Research in the 1960s showed that these columns contain brain cells with similar functions, suggesting that "like-minded" neurons needed to be networked together to perform a function. To account for the tasks carried out in the larger areas, scientists assumed that the function of these columns varied smoothly across the cortex surface. Later research demonstrated that each of the six layers in the cortex is also wired into distinct circuits.
But Callaway and Yoshimura tested the prevailing notion of columnar function by devising an experimental method that used glass microelectrodes to "listen" to two neurons at a time. They used rats, whose brain organization mirrors that of a human, and dissected tiny vertical slices to preserve the circuitry. With fine glass pipettes, they recorded tiny impulses in individual live neurons and listened to their responses when other neurons were optically stimulated. If impulses occurred at precisely the same times in both neurons, this indicated that they both shared the same inputs.
The Salk scientists found that the thousands of neighboring neurons that make up these columns are not the same, and they often don't communicate directly with each other.
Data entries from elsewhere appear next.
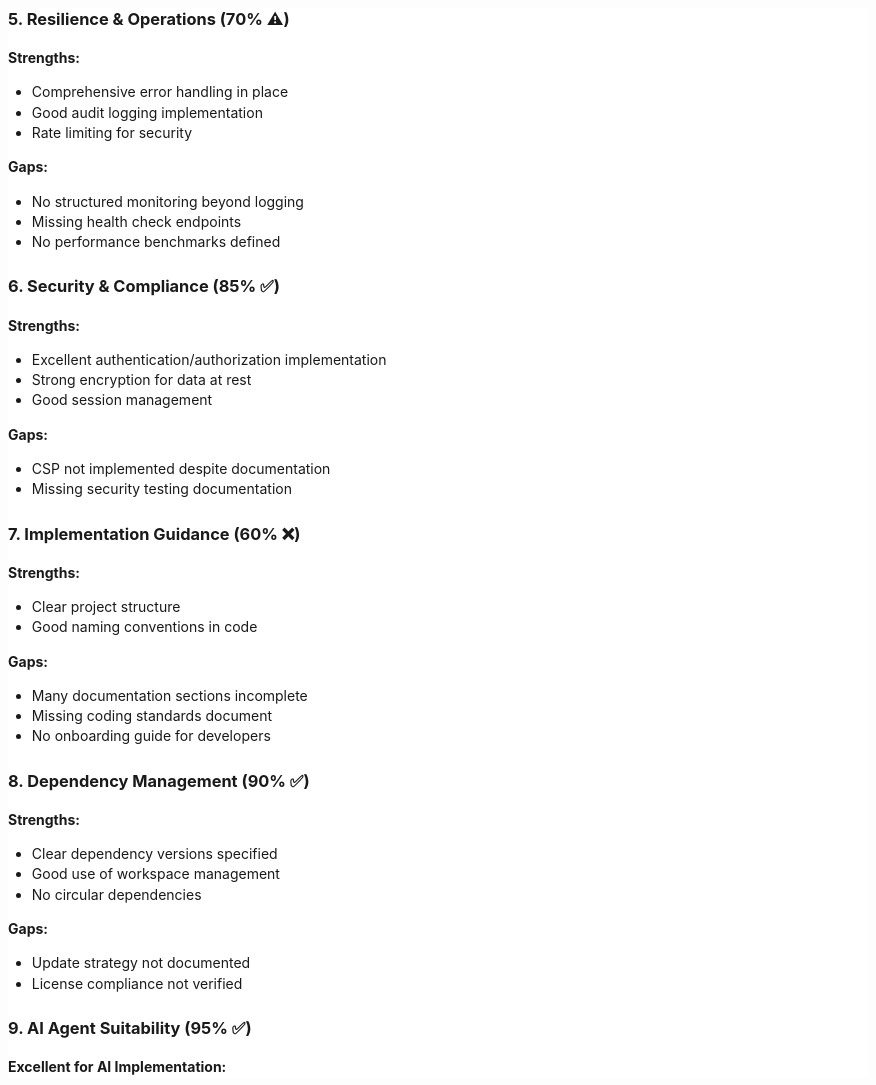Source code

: ### 5. Resilience & Operations (70% ⚠️)

**Strengths:**

- Comprehensive error handling in place
- Good audit logging implementation
- Rate limiting for security

**Gaps:**

- No structured monitoring beyond logging
- Missing health check endpoints
- No performance benchmarks defined

### 6. Security & Compliance (85% ✅)

**Strengths:**

- Excellent authentication/authorization implementation
- Strong encryption for data at rest
- Good session management

**Gaps:**

- CSP not implemented despite documentation
- Missing security testing documentation

### 7. Implementation Guidance (60% ❌)

**Strengths:**

- Clear project structure
- Good naming conventions in code

**Gaps:**

- Many documentation sections incomplete
- Missing coding standards document
- No onboarding guide for developers

### 8. Dependency Management (90% ✅)

**Strengths:**

- Clear dependency versions specified
- Good use of workspace management
- No circular dependencies

**Gaps:**

- Update strategy not documented
- License compliance not verified

### 9. AI Agent Suitability (95% ✅)

**Excellent for AI Implementation:**
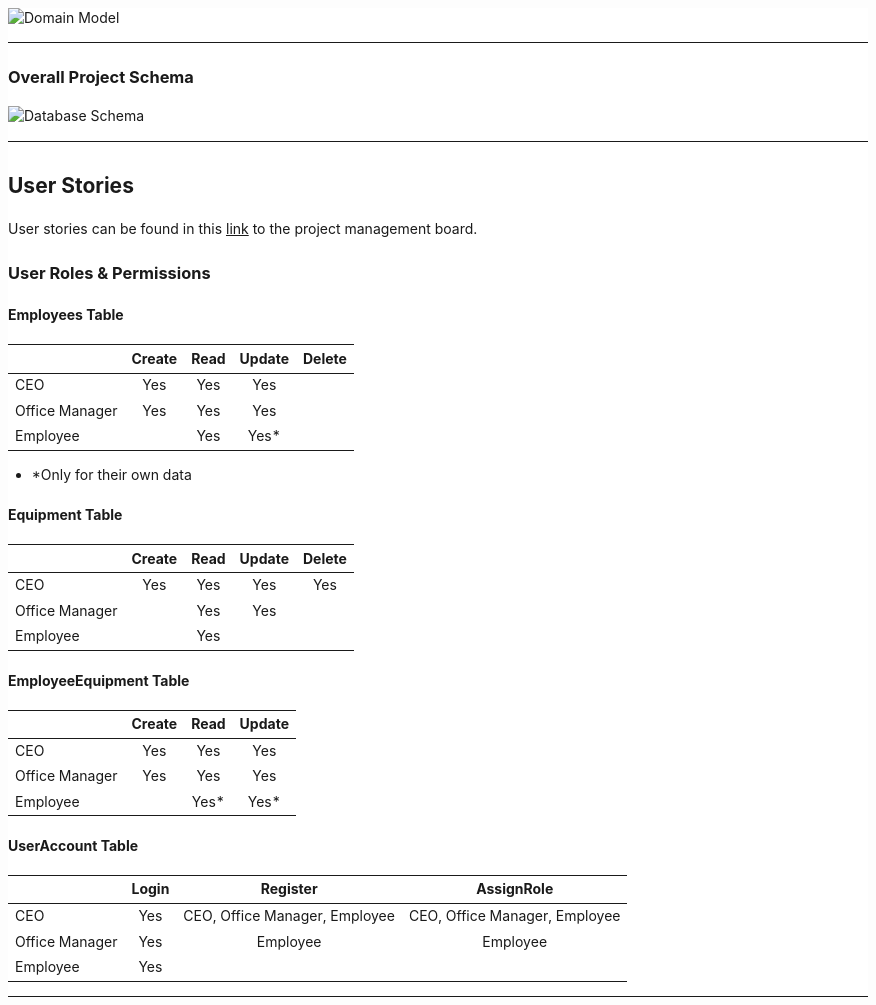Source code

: 
![Domain Model](https://github.com/NaamaBarIlan/VROOM/blob/Staging/Assets/VROOM%20UMD.png)

---

### Overall Project Schema

![Database Schema](https://github.com/NaamaBarIlan/VROOM/blob/Staging/Assets/VROOM%20ERD.png)

---


## User Stories

User stories can be found in this [link](https://trello.com/b/x6A2dKi8/vroom-401-cf) to the project management board.

### User Roles & Permissions

#### Employees Table

| | Create | Read  | Update | Delete |
| ------------- |:-------------:| :-----:|:-------------:| :-----:|
| CEO  | Yes | Yes | Yes |  |
| Office Manager    | Yes | Yes | Yes |  |
| Employee  |  | Yes | Yes* |  |
* *Only for their own data

#### Equipment Table

| | Create | Read  | Update | Delete |
| ------------- |:-------------:| :-----:|:-------------:| :-----:|
| CEO  | Yes | Yes | Yes | Yes |
| Office Manager    |  | Yes | Yes |  |
| Employee  |  | Yes |  |  |

#### EmployeeEquipment Table

| | Create | Read  | Update |
| ------------- |:-------------:| :-----:|:-------------:|
| CEO  | Yes | Yes | Yes |
| Office Manager    | Yes | Yes | Yes |
| Employee  |  | Yes* | Yes* |

#### UserAccount Table

| | Login | Register  | AssignRole |
| ------------- |:-------------:| :-----:|:-------------:|
| CEO  | Yes | CEO, Office Manager, Employee | CEO, Office Manager, Employee |
| Office Manager    | Yes | Employee | Employee |
| Employee  | Yes |  |  |

---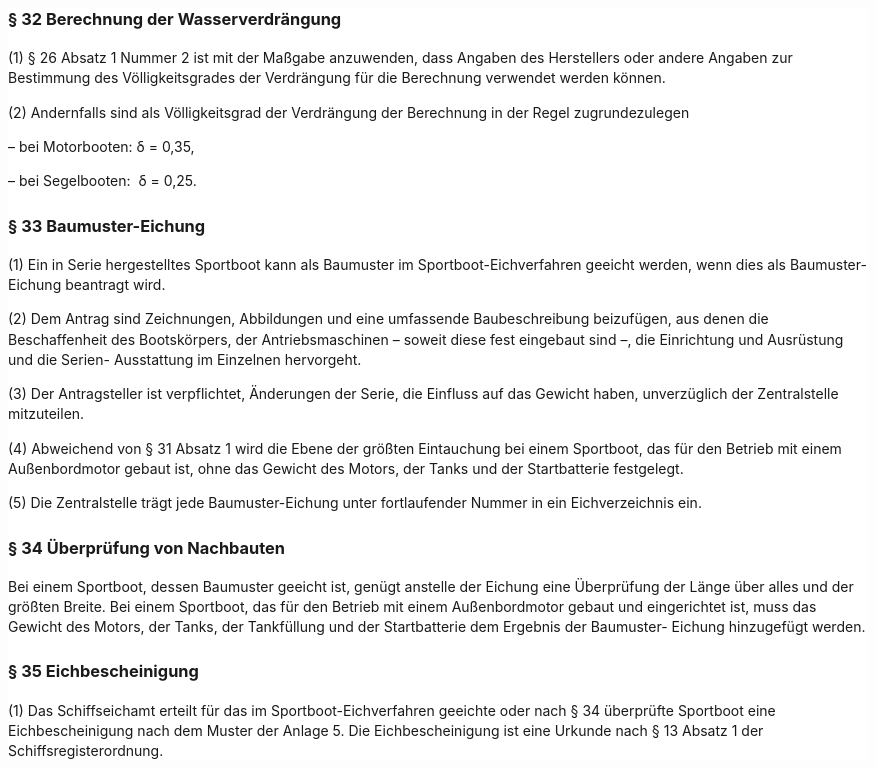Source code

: ### § 32 Berechnung der Wasserverdrängung

(1) § 26 Absatz 1 Nummer 2 ist mit der Maßgabe anzuwenden, dass
Angaben des Herstellers oder andere Angaben zur Bestimmung des
Völligkeitsgrades der Verdrängung für die Berechnung verwendet werden
können.

(2) Andernfalls sind als Völligkeitsgrad der Verdrängung der
Berechnung in der Regel zugrundezulegen

–   bei Motorbooten: δ = 0,35,


–   bei Segelbooten:  δ = 0,25.





### § 33 Baumuster-Eichung

(1) Ein in Serie hergestelltes Sportboot kann als Baumuster im
Sportboot-Eichverfahren geeicht werden, wenn dies als Baumuster-
Eichung beantragt wird.

(2) Dem Antrag sind Zeichnungen, Abbildungen und eine umfassende
Baubeschreibung beizufügen, aus denen die Beschaffenheit des
Bootskörpers, der Antriebsmaschinen – soweit diese fest eingebaut sind
–, die Einrichtung und Ausrüstung und die Serien-
Ausstattung              im Einzelnen hervorgeht.

(3) Der Antragsteller ist verpflichtet, Änderungen der Serie, die
Einfluss auf das Gewicht haben, unverzüglich der Zentralstelle
mitzuteilen.

(4) Abweichend von § 31 Absatz 1 wird die Ebene der größten
Eintauchung bei einem Sportboot, das für den Betrieb mit einem
Außenbordmotor gebaut ist, ohne das Gewicht des Motors, der Tanks und
der Startbatterie festgelegt.

(5) Die Zentralstelle trägt jede Baumuster-Eichung unter fortlaufender
Nummer in ein Eichverzeichnis ein.


### § 34 Überprüfung von Nachbauten

Bei einem Sportboot, dessen Baumuster geeicht ist, genügt anstelle der
Eichung eine Überprüfung der Länge über alles und der größten Breite.
Bei einem Sportboot, das für den Betrieb mit einem Außenbordmotor
gebaut und eingerichtet ist, muss das Gewicht des Motors, der Tanks,
der Tankfüllung und der Startbatterie dem Ergebnis der Baumuster-
Eichung hinzugefügt werden.


### § 35 Eichbescheinigung

(1) Das Schiffseichamt erteilt für das im Sportboot-Eichverfahren
geeichte oder nach § 34 überprüfte Sportboot eine Eichbescheinigung
nach dem Muster der Anlage 5. Die Eichbescheinigung ist eine Urkunde
nach § 13 Absatz 1 der Schiffsregisterordnung.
In February, they reported in Nature how excitatory neurons were organized into sub-networks that were found within the same column but which had nothing to do with other cells nearby.
That meant that the brain's circuitry is organized on a much finer scale than was previously suspected. And this makes sense, explained Callaway, because neuroscientists were puzzled as to why so many neurons were needed in the same part of the brain to carry out the same function.
"But if you realize that the brain has ten times as many subsets of neurons, it is doing ten times as much computation, and is that much smarter," he noted.
In this study, Callaway and Yoshimura sought to look at the networks that pair together excitatory and inhibitory neurons. These neurons work directly with each other to shape responses to stimuli. This "go-no" kind of interaction is necessary, Callaway says, or a positive feedback of chemical signals across neuronal synapses would result in a myriad of disorders, including epilepsy.
They simultaneously measured activity in both a specific type of inhibitory neuron, called fast-spiking, and a neighboring excitatory neuron. They then stimulated one or the other neuron and measured responses in the second neuron. They found that connections from the fast-spiking neurons were six times stronger when both cells were interconnected than if there was only a one-way inhibitory connection "This demonstrated that neurons primarily inhibited just the cells that excited it, and that tells us there is specificity in these fine-scale circuits." They then went on two show that these neuron pairs with two-way connections belonged to the same fine-scale subnetworks. "This means that inhibitory circuits can also precisely influence the activity of selected sub networks."
Callaway says the study demonstrates that neuroscientists "are really getting down to real nuts and bolts of cell type specificity, meaning that different types of neurons have different function, just like different blood cells perform different roles," he said. "We are not satisfied any more just to say what happens within a brain area. It is much more complicated _ and interesting _ than that."